Tuesday, January 8, 2008

Books of the Living Dead

Apparently, there's a Cult of Mommy, and I would argue that there is also a Cult of Pregnancy. Like all cults, there is inductive reading material involved. For the Mommy Cult, everyone seems to get a copy of the sick little tome "Love You Forever." Have you read this piece of supposedly charming propaganda? It's like a stalker manual as well as a recipe for how to raise creepy kids who will definitely need intensive therapy. It's terrifying, and it makes me feel tainted and uncomfortable.

Now I will probably get three hundred copies of it.
Please, think of the trees. We can file this book away with "Dianetics."

The Pregnancy Cult appears to involve "What to Expect When You Are Expecting." This book is everywhere, and everyone has read it. When you go to the parenting section of the bookstore, there are many copies of it, faced out and ready for the purchasing.

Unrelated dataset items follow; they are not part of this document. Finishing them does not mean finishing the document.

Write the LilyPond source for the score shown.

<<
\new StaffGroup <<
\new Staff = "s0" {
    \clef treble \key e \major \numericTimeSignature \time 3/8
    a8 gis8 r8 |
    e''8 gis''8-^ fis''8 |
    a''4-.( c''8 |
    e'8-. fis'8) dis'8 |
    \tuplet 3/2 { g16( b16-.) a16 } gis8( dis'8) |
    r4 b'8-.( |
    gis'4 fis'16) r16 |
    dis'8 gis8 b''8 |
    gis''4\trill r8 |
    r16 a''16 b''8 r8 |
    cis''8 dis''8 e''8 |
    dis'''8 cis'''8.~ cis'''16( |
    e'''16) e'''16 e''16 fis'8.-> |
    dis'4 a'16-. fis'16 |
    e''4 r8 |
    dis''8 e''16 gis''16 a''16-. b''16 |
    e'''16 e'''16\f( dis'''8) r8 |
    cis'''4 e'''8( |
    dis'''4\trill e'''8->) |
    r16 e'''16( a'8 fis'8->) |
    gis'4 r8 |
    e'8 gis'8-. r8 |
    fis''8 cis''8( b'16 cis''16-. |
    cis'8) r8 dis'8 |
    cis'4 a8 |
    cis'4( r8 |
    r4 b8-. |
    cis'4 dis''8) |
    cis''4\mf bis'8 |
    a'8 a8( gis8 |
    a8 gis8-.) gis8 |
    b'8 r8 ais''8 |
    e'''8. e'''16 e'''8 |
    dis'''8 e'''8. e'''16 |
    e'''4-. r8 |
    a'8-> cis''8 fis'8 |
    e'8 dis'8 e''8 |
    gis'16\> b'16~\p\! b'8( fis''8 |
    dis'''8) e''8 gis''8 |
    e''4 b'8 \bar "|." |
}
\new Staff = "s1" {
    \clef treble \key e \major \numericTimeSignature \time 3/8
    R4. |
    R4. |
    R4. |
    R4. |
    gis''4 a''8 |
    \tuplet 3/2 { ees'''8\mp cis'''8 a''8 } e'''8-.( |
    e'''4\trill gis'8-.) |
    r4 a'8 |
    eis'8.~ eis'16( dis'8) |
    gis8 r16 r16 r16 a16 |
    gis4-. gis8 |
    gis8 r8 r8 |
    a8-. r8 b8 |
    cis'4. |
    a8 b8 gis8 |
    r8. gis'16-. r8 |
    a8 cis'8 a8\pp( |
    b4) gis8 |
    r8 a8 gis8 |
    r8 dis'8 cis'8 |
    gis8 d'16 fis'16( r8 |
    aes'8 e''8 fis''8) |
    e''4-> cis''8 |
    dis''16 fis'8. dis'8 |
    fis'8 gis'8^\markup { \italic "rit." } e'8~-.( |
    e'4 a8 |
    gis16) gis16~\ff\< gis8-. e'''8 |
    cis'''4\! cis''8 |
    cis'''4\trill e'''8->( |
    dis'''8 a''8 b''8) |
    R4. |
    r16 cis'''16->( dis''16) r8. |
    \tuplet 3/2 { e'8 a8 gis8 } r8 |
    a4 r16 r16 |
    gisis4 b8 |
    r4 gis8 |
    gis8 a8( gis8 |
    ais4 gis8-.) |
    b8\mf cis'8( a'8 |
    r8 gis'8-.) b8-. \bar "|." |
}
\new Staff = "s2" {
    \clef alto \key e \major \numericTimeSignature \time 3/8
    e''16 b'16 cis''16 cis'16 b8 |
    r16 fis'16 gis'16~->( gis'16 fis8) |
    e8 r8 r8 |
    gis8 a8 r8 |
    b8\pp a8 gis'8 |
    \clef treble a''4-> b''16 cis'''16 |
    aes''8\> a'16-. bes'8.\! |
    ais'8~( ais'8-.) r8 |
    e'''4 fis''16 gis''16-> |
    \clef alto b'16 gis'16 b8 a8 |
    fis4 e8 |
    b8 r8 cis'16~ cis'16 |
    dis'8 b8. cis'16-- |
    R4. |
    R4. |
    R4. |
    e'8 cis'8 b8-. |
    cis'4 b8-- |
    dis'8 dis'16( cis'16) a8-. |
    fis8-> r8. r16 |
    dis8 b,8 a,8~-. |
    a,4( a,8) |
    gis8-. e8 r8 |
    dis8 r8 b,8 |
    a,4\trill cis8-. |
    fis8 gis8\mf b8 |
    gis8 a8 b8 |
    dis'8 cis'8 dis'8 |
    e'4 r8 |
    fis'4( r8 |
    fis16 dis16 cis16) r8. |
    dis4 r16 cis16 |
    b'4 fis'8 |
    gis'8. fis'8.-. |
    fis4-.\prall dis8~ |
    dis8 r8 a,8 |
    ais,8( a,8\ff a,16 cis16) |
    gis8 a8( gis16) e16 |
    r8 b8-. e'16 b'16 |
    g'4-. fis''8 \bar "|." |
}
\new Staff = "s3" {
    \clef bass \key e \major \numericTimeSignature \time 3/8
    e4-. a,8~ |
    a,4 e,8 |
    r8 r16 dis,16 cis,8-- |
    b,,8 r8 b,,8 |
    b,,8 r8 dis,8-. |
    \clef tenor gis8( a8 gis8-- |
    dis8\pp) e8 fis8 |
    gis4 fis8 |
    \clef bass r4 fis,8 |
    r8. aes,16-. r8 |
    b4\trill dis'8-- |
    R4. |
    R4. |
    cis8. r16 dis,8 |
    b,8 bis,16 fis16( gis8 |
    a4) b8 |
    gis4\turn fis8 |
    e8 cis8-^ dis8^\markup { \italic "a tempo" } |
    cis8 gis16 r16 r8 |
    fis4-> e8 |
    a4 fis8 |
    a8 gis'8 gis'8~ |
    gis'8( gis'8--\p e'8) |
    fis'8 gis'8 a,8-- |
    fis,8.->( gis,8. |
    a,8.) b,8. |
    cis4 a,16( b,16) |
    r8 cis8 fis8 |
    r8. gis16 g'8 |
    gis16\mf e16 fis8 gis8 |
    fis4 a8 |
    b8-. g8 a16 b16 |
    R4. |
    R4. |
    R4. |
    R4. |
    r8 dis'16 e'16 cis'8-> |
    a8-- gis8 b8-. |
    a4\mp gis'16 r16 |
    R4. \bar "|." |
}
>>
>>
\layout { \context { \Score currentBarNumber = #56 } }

I want nothing to do with it.
I did not know why, aside from an aversion to the ubiquitous nature of the book and terrible cover art, but after talking to a couple of friends who had babies and found it to be horrible, I don't think I need more evidence for my initial aversion. Please don't get me one.

Last summer, I bought a copy of "The Complete Organic Pregnancy," and recently, I bought "The Mayo Clinic's Guide to a Healthy Pregnancy," from which the weekly development scans come. I also picked up "Raising Baby Green," which could sound like St. Patrick's Guide to Child Care, but is, of course, for treehuggers like me. I know that a lot of my reading will be pregnancy and baby reading, but I don't want overload. The Mayo Clinic book is informational and smart, and I trust the brand. I guess that they can't write things like "At this point, your blasotcyst..." because most women won't respond positively to that, but all the references to "my baby" are annoying. At this point, I have no baby. I have a blasotcycst that is fast becoming an embryo, and I am the host. I don't resent having to give up alcohol and more closely watch what I put into and onto my body because I am used to that, and it's good for me anyway. Many of them lead me further down the sustainability path and will be good habits to form (the Guinness will be back, though). I am not, however, looking forward to the squealy, squishy, gushy, gurgly congratulations that will come with telling people. It will be too much focused attention on me and too much focused attention on a happenstance which, let's face it, was not all that difficult to accomplish. Fun, but not difficult.

I feel a certain ambivalence to this new change. I am starting a new job. We were going to remodel in the Spring. What about all the places we want to visit? What about us? I love being with Pete. I love the two of us. We won't have that anymore. Pete reminded both of us that we are really good together, and now we are adding to the group, which is true, but everything is going to change. I don't want to be part of the Cult of Mommy.